**** Trecho selecionado

Dentre as empresas do Centro-Oeste que fecharam na primeira quinzena de junho, 52,1% encerraram as atividades por causa da Pandemia. Em todo o Brasil, o Coronavírus foi responsável pelo fechamento de 4 em cada 10 empresas.

 

Por Chico Sant’Anna, com base em dados do IBGE

Nem só do Coronavírus morreram as empresas da Região Centro-Oeste, formada pelo Distrito Federal, Goiás, Mato Grosso e Mato Grosso do Sul. Na verdade, ao longo da primeira quinzena de junho, grande parte das firmas da Região (75,9%), 261.874 estabelecimentos, não seguiu o isolamento social recomendado pelas autoridades de Saúde e ficaram abertas, operando normalmente ou em meio do período. Esses dados contemplam empresas dos setores do comércio, serviços e da indústria.

A parcela de empresas que fecharam definitivamente em junho na Região foi de 10,3% e, desse total, 52,1% declararam ter sido em decorrência da pandemia da Covid-19. O restante das firmas, 47,9%, atribuiu outras causas ao fim de suas atividades econômicas. O IBGE não especificou em seu informe que motivos seriam esses. Ressaltou, contudo que para uma parcela de 17,6% dos estabelecimentos, a Pandemia propiciou a oportunidade de lançar novos produtos ou serviços.

O funcionamento de empresas em meio ao isolamento social no Centro-Oeste foi ainda maior do que o verificado no restante do Brasil, quando a média de empresas atuando aferida pelo IBGE foi de (67,4%). Mesmo operando em maior intensidade do que as congêneres de outros Estados, na primeira quinzena de junho, o Centro-Oeste apresentou o maior percentual entre as Grandes-Regiões de empresas que encerraram suas atividades (temporariamente ou definitivamente) com taxa acima da média do Brasil (39,4%).

********

■ Ordem de serviço
Copie do texto sobre o fechamento de empresas no Centro-Oeste o trecho que começa com "Por Chico Sant’Anna, com" e vai até "e da indústria.".

**** Conteúdo dos dados

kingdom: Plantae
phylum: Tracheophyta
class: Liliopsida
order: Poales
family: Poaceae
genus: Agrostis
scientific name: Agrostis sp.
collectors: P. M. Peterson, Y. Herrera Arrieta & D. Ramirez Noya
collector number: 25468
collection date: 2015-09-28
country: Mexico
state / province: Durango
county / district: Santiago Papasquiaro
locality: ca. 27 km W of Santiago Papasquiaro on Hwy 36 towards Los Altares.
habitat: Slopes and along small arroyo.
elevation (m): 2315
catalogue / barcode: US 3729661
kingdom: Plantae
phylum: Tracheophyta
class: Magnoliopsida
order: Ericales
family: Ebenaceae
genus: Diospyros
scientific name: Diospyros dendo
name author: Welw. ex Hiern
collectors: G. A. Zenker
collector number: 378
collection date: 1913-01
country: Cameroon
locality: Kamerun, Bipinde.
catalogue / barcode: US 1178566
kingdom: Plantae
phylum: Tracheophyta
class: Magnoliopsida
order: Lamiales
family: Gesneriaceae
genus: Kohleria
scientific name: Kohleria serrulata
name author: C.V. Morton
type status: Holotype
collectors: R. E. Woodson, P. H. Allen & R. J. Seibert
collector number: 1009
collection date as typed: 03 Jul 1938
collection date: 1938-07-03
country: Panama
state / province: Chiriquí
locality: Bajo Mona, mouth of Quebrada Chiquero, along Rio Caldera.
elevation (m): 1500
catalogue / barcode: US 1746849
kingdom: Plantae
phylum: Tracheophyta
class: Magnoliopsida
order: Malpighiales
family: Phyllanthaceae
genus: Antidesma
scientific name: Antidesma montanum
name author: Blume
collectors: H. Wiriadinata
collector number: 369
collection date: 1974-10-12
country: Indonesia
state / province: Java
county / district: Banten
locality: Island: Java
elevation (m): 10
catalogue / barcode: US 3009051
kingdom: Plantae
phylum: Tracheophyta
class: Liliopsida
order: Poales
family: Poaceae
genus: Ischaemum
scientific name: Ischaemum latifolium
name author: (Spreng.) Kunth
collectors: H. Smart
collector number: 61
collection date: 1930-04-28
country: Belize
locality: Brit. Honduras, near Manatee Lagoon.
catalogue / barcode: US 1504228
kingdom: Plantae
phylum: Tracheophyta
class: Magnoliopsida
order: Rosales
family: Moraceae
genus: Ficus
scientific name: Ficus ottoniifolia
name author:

********

■ Tarefa concluída
Por Chico Sant’Anna, com base em dados do IBGE

Nem só do Coronavírus morreram as empresas da Região Centro-Oeste, formada pelo Distrito Federal, Goiás, Mato Grosso e Mato Grosso do Sul. Na verdade, ao longo da primeira quinzena de junho, grande parte das firmas da Região (75,9%), 261.874 estabelecimentos, não seguiu o isolamento social recomendado pelas autoridades de Saúde e ficaram abertas, operando normalmente ou em meio do período. Esses dados contemplam empresas dos setores do comércio, serviços e da indústria.